# Thread: Trig Expressions and Identities.

1. ## Trig Expressions and Identities.

1. Mulitply and simplify-
cosXsinX(secX-cscX)
I got 1 by turning it into 1 but Im not 100% sure.

2. Simplify expression-
(15tanXcscX-3cscX)/(9tanXcscX-3cscX)

3. Establish the Indentity
(1-sin2X)/(sinX-cscX)=-sinX

4. Establish the identity
cotX(cotX+tanX)=csc^2X

5. Establish the indentity
1- (cos^2X/1+sinX)=sinX

6. (sinX)/(1+cosX)+(1+cosX)/(sinX)= 2cscX

I've been working on this forever and cant seem to get these answers, any help is awesome! THANKS SO MUCH

2. Originally Posted by amanda0603
1. Mulitply and simplify-
cosXsinX(secX-cscX)
I got 1 by turning it into 1 but Im not 100% sure.
I'm sorry, but I don't understand what this means...? I mean, yes, you can "turn it into 1" and thus "get" 1, but what was your mathematical reasoning for "turning" something into some value you picked?

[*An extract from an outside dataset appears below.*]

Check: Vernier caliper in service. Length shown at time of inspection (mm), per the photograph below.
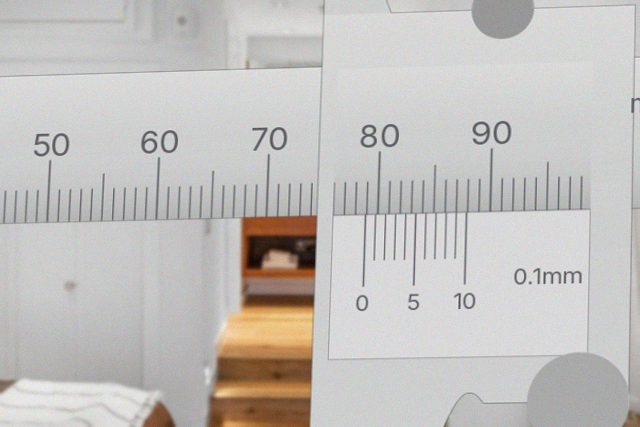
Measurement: 78.9 mm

A good way to start is to convert everything into sines and cosines:

. . . . .$\displaystyle \left(\cos(x)\sin(x)\right)\left(\frac{1}{\cos(x)} \, -\, \frac{1}{\sin(x)}\right)$

. . . . .$\displaystyle \left(\frac{\cos(x)\sin(x)}{1}\right)\left(\frac{\ sin(x)\, -\, \cos(x)}{\cos(x)\sin(x)}\right)$

How did you go from the above to "1"?

Originally Posted by amanda0603
2. Simplify expression-
(15tanXcscX-3cscX)/(9tanXcscX-3cscX)
Factor, and then see what you can do with whatever is left:

. . . . .$\displaystyle \frac{3\csc(x)\left(5\tan(x)\, -\, 1\right)}{3\csc(x)\left(3\tan(x)\, -\, 1\right)}$

. . . . .$\displaystyle \frac{5\tan(x)\, -\, 1}{3\tan(x)\, -\, 1}$

I don't know how "simplified" your book wants you to go, so you'll have to decide where to go from the above.

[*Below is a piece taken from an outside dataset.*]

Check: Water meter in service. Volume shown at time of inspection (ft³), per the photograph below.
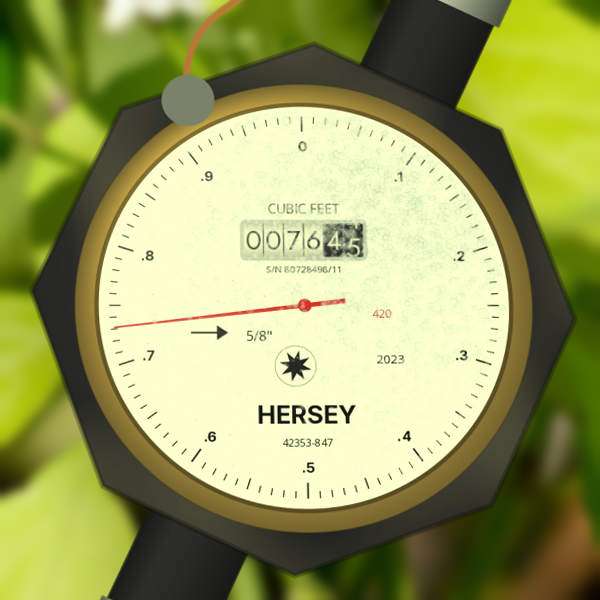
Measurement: 7644.73 ft³
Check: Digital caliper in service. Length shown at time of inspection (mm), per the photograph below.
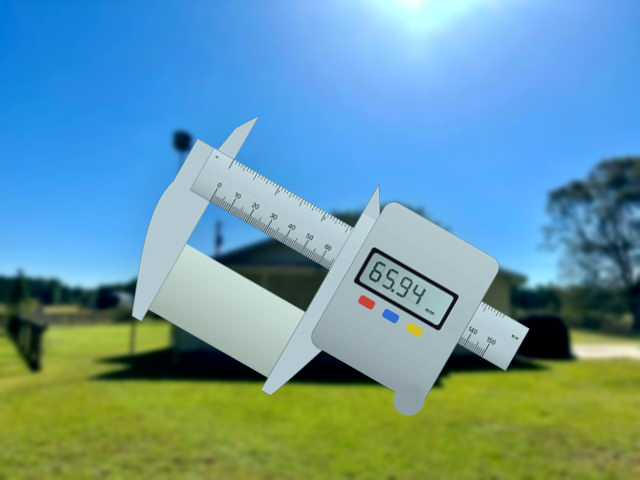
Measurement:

Originally Posted by amanda0603
3. Establish the Indentity
(1-sin2X)/(sinX-cscX)=-sinX
The customary technique is to work on the more-complicated side, converting everything to sines and cosines, usually, and applying whatever identities seem useful.

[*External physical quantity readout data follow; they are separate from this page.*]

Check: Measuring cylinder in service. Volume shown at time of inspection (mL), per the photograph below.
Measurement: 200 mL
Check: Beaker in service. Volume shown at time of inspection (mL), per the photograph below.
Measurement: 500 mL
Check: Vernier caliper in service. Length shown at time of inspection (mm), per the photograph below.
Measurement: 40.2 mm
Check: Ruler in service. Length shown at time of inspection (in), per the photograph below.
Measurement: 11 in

. . . . .$\displaystyle \frac{1\, -\, \sin(2x)}{\sin(x)\, -\, \frac{1}{\sin(x)}}$

. . . . .$\displaystyle \frac{\left(1\, -\, 2\sin(x)\cos(x)\right)}{\left(\frac{\sin^2(x)\, -\, 1}{\sin(x)}\right)}$

. . . . .$\displaystyle \left(\frac{1\, -\, 2\sin(x)\cos(x)}{1}\right)\left(-\frac{\sin(x)}{\cos^2(x)}\right)$

...and so forth.

Originally Posted by amanda0603
4. Establish the identity
cotX(cotX+tanX)=csc^2X
The left-hand side would appear to be the more-complicated one, so:

. . . . .$\displaystyle \left(\frac{\cos(x)}{\sin(x)}\right)\left(\frac{\c os(x)}{\sin(x)}\, +\, \frac{\sin(x)}{\cos(x)}\right)$

. . . . .$\displaystyle \left(\frac{\cos(x)}{\sin(x)}\right)\left(\frac{\c os^2(x)\, +\, \sin^2(x)}{\sin(x)\cos(x)}\right)$

. . . . .$\displaystyle \left(\frac{\cos(x)}{\sin(x)}\right)\left(\frac{1} {\sin(x)\cos(x)}\right)$

...and so forth.

Originally Posted by amanda0603
5. Establish the indentity
1- (cos^2X/1+sinX)=sinX
Again, the left-hand side appears to be more complex, so:

. . . . .$\displaystyle 1\, -\, \frac{1\, -\, \sin^2(x)}{1\, +\, \sin(x)}$

. . . . .$\displaystyle 1\, -\, \frac{(1\, -\, \sin(x))(1\, +\, \sin(x))}{1\, +\, \sin(x)}$

...and so forth.

Originally Posted by amanda0603
6. (sinX)/(1+cosX)+(1+cosX)/(sinX)= 2cscX
What were this instructions on this one? What have you tried? How far have you gotten? Where are you stuck?

Originally Posted by amanda0603
I've been working on this forever
In future, it might help if you showed that work, so that we can "see" where you're having trouble and then provide intelligent advice. Thank you!